Don't you think this doesn't look good when a downspout gutter is installed in this "lazy" fashion by making it longer than the roof? Should they have created yet another curve in the downspout instead? Armed with your professional opinions I may ask the installer to correct it. This is how they install downspout rain gutters in Portugal (Azores).










This is how it looks like from the end. Pay attention to how they attached the gutter, bu drilling holes into the clay tiles instead of screwing the gutter into the wall. The downspout gutter is hanging on the ends of the clay tiles alone. I guess because the clay tiles protrude so much from the wall this is they easy way to install it without having to deal with large and complicated brackets. Pay also attention to how wide the gutter was made at the other end like a protruding lip.

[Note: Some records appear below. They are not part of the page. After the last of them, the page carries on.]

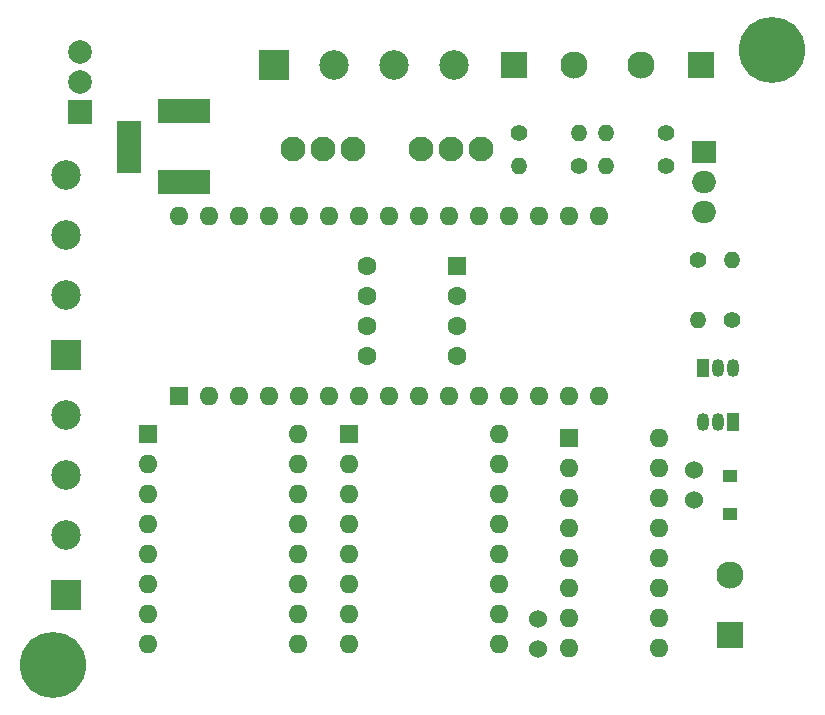
<source format=gbr>
%TF.GenerationSoftware,KiCad,Pcbnew,(5.1.9-0-10_14)*%
%TF.CreationDate,2021-04-17T23:10:34-04:00*%
%TF.ProjectId,BioreactorPCB,42696f72-6561-4637-946f-725043422e6b,rev?*%
%TF.SameCoordinates,Original*%
%TF.FileFunction,Soldermask,Top*%
%TF.FilePolarity,Negative*%
%FSLAX46Y46*%
G04 Gerber Fmt 4.6, Leading zero omitted, Abs format (unit mm)*
G04 Created by KiCad (PCBNEW (5.1.9-0-10_14)) date 2021-04-17 23:10:34*
%MOMM*%
%LPD*%
G01*
G04 APERTURE LIST*
%ADD10O,1.600000X1.600000*%
%ADD11R,1.600000X1.600000*%
%ADD12C,5.600000*%
%ADD13C,2.010000*%
%ADD14R,2.010000X2.010000*%
%ADD15O,1.400000X1.400000*%
%ADD16C,1.400000*%
%ADD17R,1.050000X1.500000*%
%ADD18O,1.050000X1.500000*%
%ADD19C,1.600000*%
%ADD20O,2.000000X1.905000*%
%ADD21R,2.000000X1.905000*%
%ADD22C,2.500000*%
%ADD23R,2.500000X2.500000*%
%ADD24C,2.300000*%
%ADD25R,2.200000X2.200000*%
%ADD26R,4.500000X2.000000*%
%ADD27R,2.000000X4.500000*%
%ADD28C,2.100000*%
%ADD29R,1.270000X1.120000*%
%ADD30C,1.524000*%
G04 APERTURE END LIST*
D10*
%TO.C,A2*%
X115860000Y-74460000D03*
X115860000Y-89700000D03*
X80300000Y-74460000D03*
X113320000Y-89700000D03*
X82840000Y-74460000D03*
X110780000Y-89700000D03*
X85380000Y-74460000D03*
X108240000Y-89700000D03*
X87920000Y-74460000D03*
X105700000Y-89700000D03*
X90460000Y-74460000D03*
X103160000Y-89700000D03*
X93000000Y-74460000D03*
X100620000Y-89700000D03*
X95540000Y-74460000D03*
X98080000Y-89700000D03*
X98080000Y-74460000D03*
X95540000Y-89700000D03*
X100620000Y-74460000D03*
X93000000Y-89700000D03*
X103160000Y-74460000D03*
X90460000Y-89700000D03*
X105700000Y-74460000D03*
X87920000Y-89700000D03*
X108240000Y-74460000D03*
X85380000Y-89700000D03*
X110780000Y-74460000D03*
X82840000Y-89700000D03*
X113320000Y-74460000D03*
D11*
X80300000Y-89700000D03*
%TD*%
D12*
%TO.C,REF\u002A\u002A*%
X69650000Y-112500000D03*
%TD*%
D13*
%TO.C,Q3*%
X71950000Y-60570000D03*
X71950000Y-63110000D03*
D14*
X71950000Y-65650000D03*
%TD*%
D12*
%TO.C,REF\u002A\u002A*%
X130550000Y-60450000D03*
%TD*%
D15*
%TO.C,R4*%
X116520000Y-67500000D03*
D16*
X121600000Y-67500000D03*
%TD*%
D15*
%TO.C,R3*%
X116520000Y-70300000D03*
D16*
X121600000Y-70300000D03*
%TD*%
D15*
%TO.C,R2*%
X109120000Y-70300000D03*
D16*
X114200000Y-70300000D03*
%TD*%
D15*
%TO.C,R1*%
X114230000Y-67500000D03*
D16*
X109150000Y-67500000D03*
%TD*%
D15*
%TO.C,R6*%
X124300000Y-83312000D03*
D16*
X124300000Y-78232000D03*
%TD*%
D15*
%TO.C,R5*%
X127200000Y-78220000D03*
D16*
X127200000Y-83300000D03*
%TD*%
D17*
%TO.C,U3*%
X124700000Y-87400000D03*
D18*
X127240000Y-87400000D03*
X125970000Y-87400000D03*
%TD*%
D10*
%TO.C,U2*%
X121020000Y-93300000D03*
X113400000Y-111080000D03*
X121020000Y-95840000D03*
X113400000Y-108540000D03*
X121020000Y-98380000D03*
X113400000Y-106000000D03*
X121020000Y-100920000D03*
X113400000Y-103460000D03*
X121020000Y-103460000D03*
X113400000Y-100920000D03*
X121020000Y-106000000D03*
X113400000Y-98380000D03*
X121020000Y-108540000D03*
X113400000Y-95840000D03*
X121020000Y-111080000D03*
D11*
X113400000Y-93300000D03*
%TD*%
D19*
%TO.C,U1*%
X96290000Y-78700000D03*
X96290000Y-81240000D03*
X96290000Y-83780000D03*
X96290000Y-86320000D03*
X103910000Y-86320000D03*
X103910000Y-83780000D03*
X103910000Y-81240000D03*
D11*
X103910000Y-78700000D03*
%TD*%
D20*
%TO.C,Q2*%
X124800000Y-74180000D03*
X124800000Y-71640000D03*
D21*
X124800000Y-69100000D03*
%TD*%
D17*
%TO.C,Q1*%
X127254000Y-91900000D03*
D18*
X124714000Y-91900000D03*
X125984000Y-91900000D03*
%TD*%
D22*
%TO.C,J9*%
X70770000Y-71030000D03*
X70770000Y-76110000D03*
X70770000Y-81190000D03*
D23*
X70770000Y-86270000D03*
%TD*%
D22*
%TO.C,J8*%
X103610000Y-61700000D03*
X98530000Y-61700000D03*
X93450000Y-61700000D03*
D23*
X88370000Y-61700000D03*
%TD*%
D22*
%TO.C,J7*%
X70770000Y-91360000D03*
X70770000Y-96440000D03*
X70770000Y-101520000D03*
D23*
X70770000Y-106600000D03*
%TD*%
D24*
%TO.C,J6*%
X119420000Y-61700000D03*
D25*
X124500000Y-61700000D03*
%TD*%
D24*
%TO.C,J5*%
X113780000Y-61700000D03*
D25*
X108700000Y-61700000D03*
%TD*%
D26*
%TO.C,J4*%
X80770000Y-65640000D03*
X80770000Y-71640000D03*
D27*
X76070000Y-68640000D03*
%TD*%
D24*
%TO.C,J3*%
X127000000Y-104902000D03*
D25*
X127000000Y-109982000D03*
%TD*%
D28*
%TO.C,J2*%
X95090000Y-68850000D03*
X92550000Y-68850000D03*
X90010000Y-68850000D03*
%TD*%
%TO.C,J1*%
X105930000Y-68850000D03*
X103390000Y-68850000D03*
X100850000Y-68850000D03*
%TD*%
D29*
%TO.C,IC1*%
X127000000Y-99700000D03*
X127000000Y-96500000D03*
%TD*%
D30*
%TO.C,C2*%
X110700000Y-111140000D03*
X110700000Y-108600000D03*
%TD*%
%TO.C,C1*%
X123952000Y-98540000D03*
X123952000Y-96000000D03*
%TD*%
D10*
%TO.C,A3*%
X90450000Y-92950000D03*
X77750000Y-110730000D03*
X90450000Y-95490000D03*
X77750000Y-108190000D03*
X90450000Y-98030000D03*
X77750000Y-105650000D03*
X90450000Y-100570000D03*
X77750000Y-103110000D03*
X90450000Y-103110000D03*
X77750000Y-100570000D03*
X90450000Y-105650000D03*
X77750000Y-98030000D03*
X90450000Y-108190000D03*
X77750000Y-95490000D03*
X90450000Y-110730000D03*
D11*
X77750000Y-92950000D03*
%TD*%
D10*
%TO.C,A1*%
X107450000Y-92950000D03*
X94750000Y-110730000D03*
X107450000Y-95490000D03*
X94750000Y-108190000D03*
X107450000Y-98030000D03*
X94750000Y-105650000D03*
X107450000Y-100570000D03*
X94750000Y-103110000D03*
X107450000Y-103110000D03*
X94750000Y-100570000D03*
X107450000Y-105650000D03*
X94750000Y-98030000D03*
X107450000Y-108190000D03*
X94750000Y-95490000D03*
X107450000Y-110730000D03*
D11*
X94750000Y-92950000D03*
%TD*%
M02*

</source>
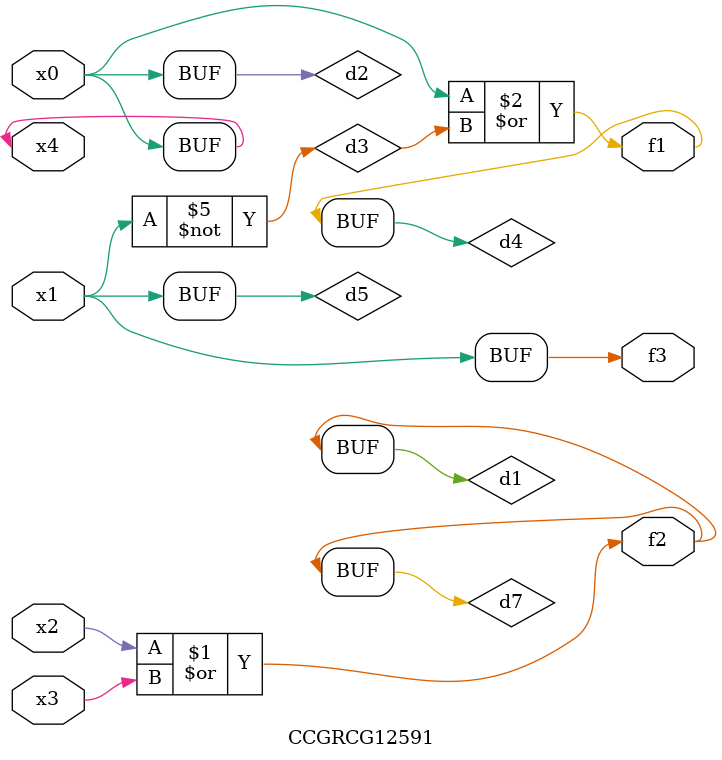
<source format=v>
module CCGRCG12591(
	input x0, x1, x2, x3, x4,
	output f1, f2, f3
);

	wire d1, d2, d3, d4, d5, d6, d7;

	or (d1, x2, x3);
	buf (d2, x0, x4);
	not (d3, x1);
	or (d4, d2, d3);
	not (d5, d3);
	nand (d6, d1, d3);
	or (d7, d1);
	assign f1 = d4;
	assign f2 = d7;
	assign f3 = d5;
endmodule

</source>
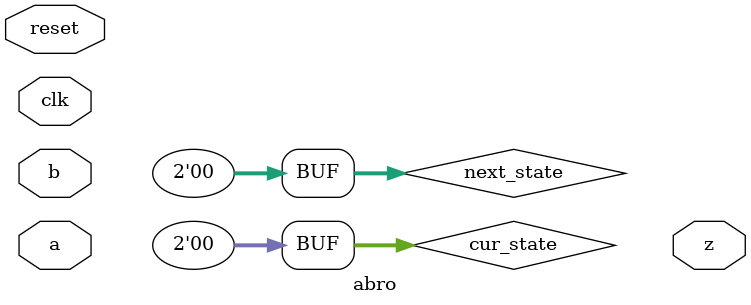
<source format=v>
module abro(
input clk,
input reset,
input a,
input b,
output z );
parameter IDLE = 0,
SA = 1,
SB = 2,
SAB = 3;
reg [1:0] cur_state,next_state;
// The output z is high when 1 is received for signals a and b in any order.
// If cur_state is IDLE and a and b are both high, state changes to SAB
// If cur_state is IDLE, and a is high, state changes to SA
// If cur_state is IDLE, and b is high, state changes to SB
// If cur_state is SA, and b is high, state changes to SAB
// If cur_state is SB, and a is high, state changes to SAB
// If cur_state is SAB, state changes to IDLE
// z is assigned one when cur_state is SAB
initial begin
cur_state = IDLE;
next_state = IDLE;
end
endmodule

</source>
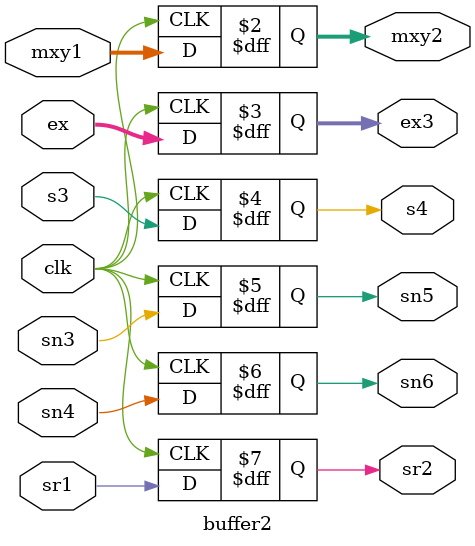
<source format=v>
`timescale 1ns / 1ps

module buffer2(mxy1,s3,sr1,ex,sn3,sn4,clk,mxy2,ex3,sn5,sn6,s4,sr2);
input [24:0]mxy1;
input s3,clk,sr1,sn3,sn4;
input [7:0]ex;
output reg[24:0]mxy2;
output reg[7:0]ex3;
output reg s4,sn5,sn6,sr2;
always@(posedge clk)
begin
sr2=sr1;
sn5=sn3;
sn6=sn4;
ex3=ex;
mxy2=mxy1;
s4=s3;
end
endmodule
</source>
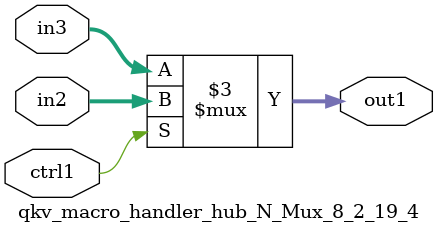
<source format=v>

`timescale 1ps / 1ps


module qkv_macro_handler_hub_N_Mux_8_2_19_4( in3, in2, ctrl1, out1 );

    input [7:0] in3;
    input [7:0] in2;
    input ctrl1;
    output [7:0] out1;
    reg [7:0] out1;

    
    // rtl_process:qkv_macro_handler_hub_N_Mux_8_2_19_4/qkv_macro_handler_hub_N_Mux_8_2_19_4_thread_1
    always @*
      begin : qkv_macro_handler_hub_N_Mux_8_2_19_4_thread_1
        case (ctrl1) 
          1'b1: 
            begin
              out1 = in2;
            end
          default: 
            begin
              out1 = in3;
            end
        endcase
      end

endmodule





</source>
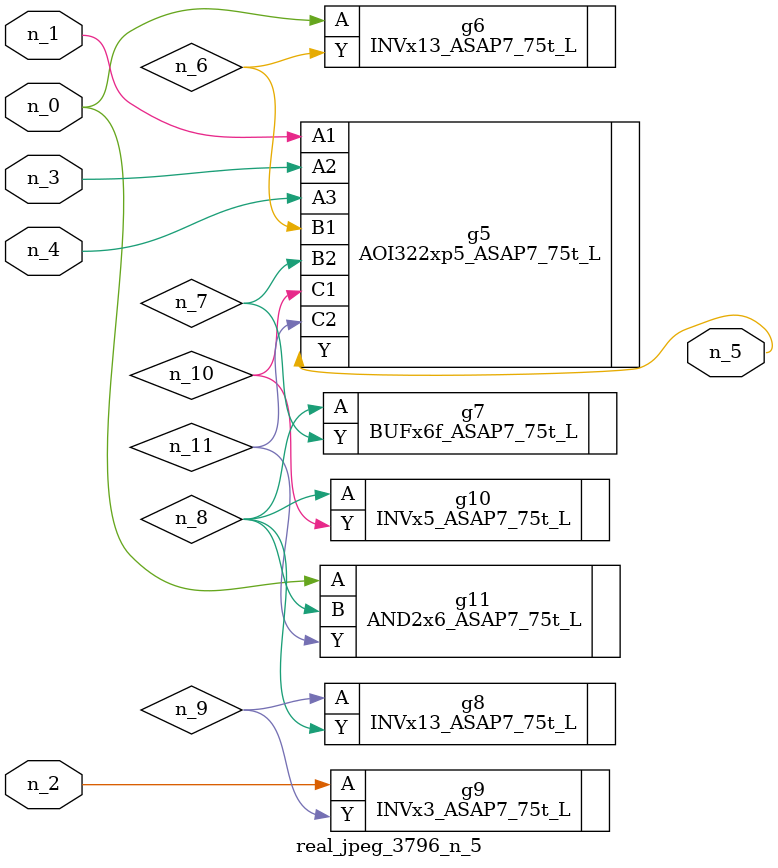
<source format=v>
module real_jpeg_3796_n_5 (n_4, n_0, n_1, n_2, n_3, n_5);

input n_4;
input n_0;
input n_1;
input n_2;
input n_3;

output n_5;

wire n_8;
wire n_11;
wire n_6;
wire n_7;
wire n_10;
wire n_9;

INVx13_ASAP7_75t_L g6 ( 
.A(n_0),
.Y(n_6)
);

AND2x6_ASAP7_75t_L g11 ( 
.A(n_0),
.B(n_8),
.Y(n_11)
);

AOI322xp5_ASAP7_75t_L g5 ( 
.A1(n_1),
.A2(n_3),
.A3(n_4),
.B1(n_6),
.B2(n_7),
.C1(n_10),
.C2(n_11),
.Y(n_5)
);

INVx3_ASAP7_75t_L g9 ( 
.A(n_2),
.Y(n_9)
);

BUFx6f_ASAP7_75t_L g7 ( 
.A(n_8),
.Y(n_7)
);

INVx5_ASAP7_75t_L g10 ( 
.A(n_8),
.Y(n_10)
);

INVx13_ASAP7_75t_L g8 ( 
.A(n_9),
.Y(n_8)
);


endmodule
</source>
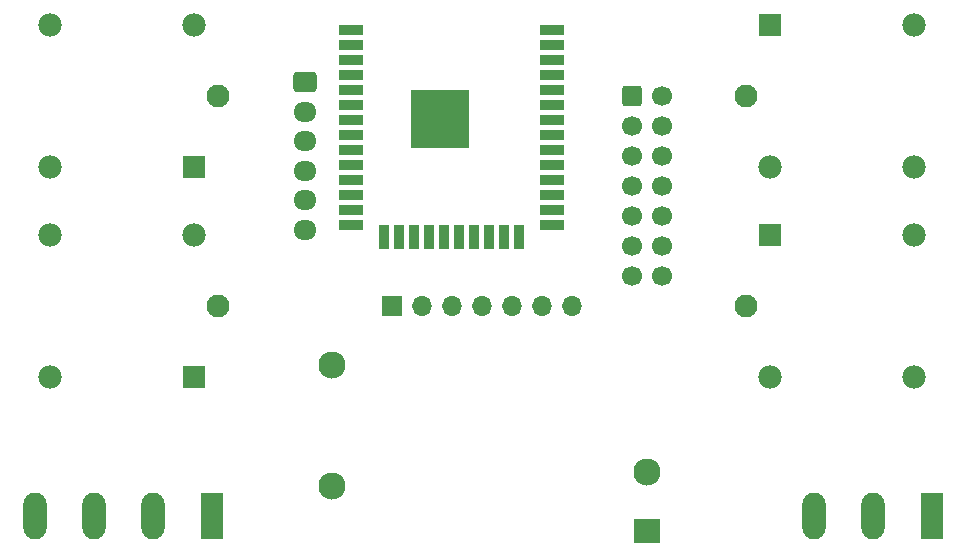
<source format=gbr>
%TF.GenerationSoftware,KiCad,Pcbnew,(6.0.4)*%
%TF.CreationDate,2022-04-22T12:19:17+05:30*%
%TF.ProjectId,esp32 switch,65737033-3220-4737-9769-7463682e6b69,rev?*%
%TF.SameCoordinates,Original*%
%TF.FileFunction,Soldermask,Top*%
%TF.FilePolarity,Negative*%
%FSLAX46Y46*%
G04 Gerber Fmt 4.6, Leading zero omitted, Abs format (unit mm)*
G04 Created by KiCad (PCBNEW (6.0.4)) date 2022-04-22 12:19:17*
%MOMM*%
%LPD*%
G01*
G04 APERTURE LIST*
G04 Aperture macros list*
%AMRoundRect*
0 Rectangle with rounded corners*
0 $1 Rounding radius*
0 $2 $3 $4 $5 $6 $7 $8 $9 X,Y pos of 4 corners*
0 Add a 4 corners polygon primitive as box body*
4,1,4,$2,$3,$4,$5,$6,$7,$8,$9,$2,$3,0*
0 Add four circle primitives for the rounded corners*
1,1,$1+$1,$2,$3*
1,1,$1+$1,$4,$5*
1,1,$1+$1,$6,$7*
1,1,$1+$1,$8,$9*
0 Add four rect primitives between the rounded corners*
20,1,$1+$1,$2,$3,$4,$5,0*
20,1,$1+$1,$4,$5,$6,$7,0*
20,1,$1+$1,$6,$7,$8,$9,0*
20,1,$1+$1,$8,$9,$2,$3,0*%
G04 Aperture macros list end*
%ADD10RoundRect,0.250000X-0.600000X-0.600000X0.600000X-0.600000X0.600000X0.600000X-0.600000X0.600000X0*%
%ADD11C,1.700000*%
%ADD12R,2.300000X2.000000*%
%ADD13C,2.300000*%
%ADD14R,1.700000X1.700000*%
%ADD15O,1.700000X1.700000*%
%ADD16R,2.000000X0.900000*%
%ADD17R,0.900000X2.000000*%
%ADD18R,5.000000X5.000000*%
%ADD19R,1.980000X3.960000*%
%ADD20O,1.980000X3.960000*%
%ADD21R,1.980000X1.980000*%
%ADD22C,1.980000*%
%ADD23C,1.935000*%
%ADD24RoundRect,0.250000X-0.725000X0.600000X-0.725000X-0.600000X0.725000X-0.600000X0.725000X0.600000X0*%
%ADD25O,1.950000X1.700000*%
G04 APERTURE END LIST*
D10*
%TO.C,J3*%
X144780000Y-63500000D03*
D11*
X147320000Y-63500000D03*
X144780000Y-66040000D03*
X147320000Y-66040000D03*
X144780000Y-68580000D03*
X147320000Y-68580000D03*
X144780000Y-71120000D03*
X147320000Y-71120000D03*
X144780000Y-73660000D03*
X147320000Y-73660000D03*
X144780000Y-76200000D03*
X147320000Y-76200000D03*
X144780000Y-78740000D03*
X147320000Y-78740000D03*
%TD*%
D12*
%TO.C,PS1*%
X146050000Y-100330000D03*
D13*
X146050000Y-95330000D03*
X119380000Y-96520000D03*
X119380000Y-86320000D03*
%TD*%
D14*
%TO.C,J6*%
X124460000Y-81280000D03*
D15*
X127000000Y-81280000D03*
X129540000Y-81280000D03*
X132080000Y-81280000D03*
X134620000Y-81280000D03*
X137160000Y-81280000D03*
X139700000Y-81280000D03*
%TD*%
D16*
%TO.C,U2*%
X121040000Y-57955000D03*
X121040000Y-59225000D03*
X121040000Y-60495000D03*
X121040000Y-61765000D03*
X121040000Y-63035000D03*
X121040000Y-64305000D03*
X121040000Y-65575000D03*
X121040000Y-66845000D03*
X121040000Y-68115000D03*
X121040000Y-69385000D03*
X121040000Y-70655000D03*
X121040000Y-71925000D03*
X121040000Y-73195000D03*
X121040000Y-74465000D03*
D17*
X123825000Y-75465000D03*
X125095000Y-75465000D03*
X126365000Y-75465000D03*
X127635000Y-75465000D03*
X128905000Y-75465000D03*
X130175000Y-75465000D03*
X131445000Y-75465000D03*
X132715000Y-75465000D03*
X133985000Y-75465000D03*
X135255000Y-75465000D03*
D16*
X138040000Y-74465000D03*
X138040000Y-73195000D03*
X138040000Y-71925000D03*
X138040000Y-70655000D03*
X138040000Y-69385000D03*
X138040000Y-68115000D03*
X138040000Y-66845000D03*
X138040000Y-65575000D03*
X138040000Y-64305000D03*
X138040000Y-63035000D03*
X138040000Y-61765000D03*
X138040000Y-60495000D03*
X138040000Y-59225000D03*
X138040000Y-57955000D03*
D18*
X128540000Y-65455000D03*
%TD*%
D19*
%TO.C,J1*%
X109220000Y-99060000D03*
D20*
X104220000Y-99060000D03*
X99220000Y-99060000D03*
X94220000Y-99060000D03*
%TD*%
D21*
%TO.C,K3*%
X156460000Y-57500000D03*
D22*
X156460000Y-69500000D03*
D23*
X154460000Y-63500000D03*
D22*
X168660000Y-57500000D03*
X168660000Y-69500000D03*
%TD*%
D19*
%TO.C,J2*%
X170180000Y-99060000D03*
D20*
X165180000Y-99060000D03*
X160180000Y-99060000D03*
%TD*%
D21*
%TO.C,K1*%
X107700000Y-87280000D03*
D22*
X107700000Y-75280000D03*
D23*
X109700000Y-81280000D03*
D22*
X95500000Y-87280000D03*
X95500000Y-75280000D03*
%TD*%
D24*
%TO.C,J5*%
X117140000Y-62330000D03*
D25*
X117140000Y-64830000D03*
X117140000Y-67330000D03*
X117140000Y-69830000D03*
X117140000Y-72330000D03*
X117140000Y-74830000D03*
%TD*%
D21*
%TO.C,K4*%
X156460000Y-75280000D03*
D22*
X156460000Y-87280000D03*
D23*
X154460000Y-81280000D03*
D22*
X168660000Y-75280000D03*
X168660000Y-87280000D03*
%TD*%
D21*
%TO.C,K2*%
X107700000Y-69500000D03*
D22*
X107700000Y-57500000D03*
D23*
X109700000Y-63500000D03*
D22*
X95500000Y-69500000D03*
X95500000Y-57500000D03*
%TD*%
M02*

</source>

It may catch more water that way, but sure does look ÖÖgly, doesn't it?




























While pushing and shoving the downspout under the corner roof tile the installers (CALEIRAÇORES) broke it in half and glued it with caulk (!?). The tile is now resting on the gutter downspout and is raised too much and looks kind of unnatural. What do YOU think?




























On the other end of the house, same style, protruding gutter downspout:










And the first mentioned side installation complete view:


----------



## BirminghamRoofs (Jul 2, 2020)

Thats rough there. They drilled through the tiles. What did you want to know about the gutter job?


----------



## KJB420 (Jul 29, 2017)

I guess I'm just not understanding why a gutter run would be put up there to begin with. It looks like it was put there to keep water from running down that wall, but that shouldn't be an issue with as far as the tiles protrude. Then again, the company I worked for that trained me on gutters didn't do clay tile roofs so maybe they are different like that. You're right though, it looks strange to say the least.


----------



## Gutterberg (3 mo ago)

PHOTO: temp — Postimages

Please take a look at the photo in the above link. Don't you think the gutter run should have ended where the red vertical line is drawn by me? And don't you think the downspout should have been designed and bent the way I drew with a red line? So that the gutter run does not protrude beyond the wall.

Now to comment on your question: Why gutters were ordered to be installed in those short roof runs was because in the both rooms under that lower roof there are leaks during rain, either just rain and especially when rain pours at an angle. So over the years I got tired of catching the pouring rain in my room and the walls, ceiling and the floor become messed up by the leaking rain water. Someone suggested to pain two last rows of the clay tile and install gutters there in order to try to prevent rain water leaking into the house below. Does that make sense?

PHOTO: temp — Postimages

There seems to be a recent change made on how photos are attached on this forum. Thus the above link leads to the photo that I want to illustrate with.


----------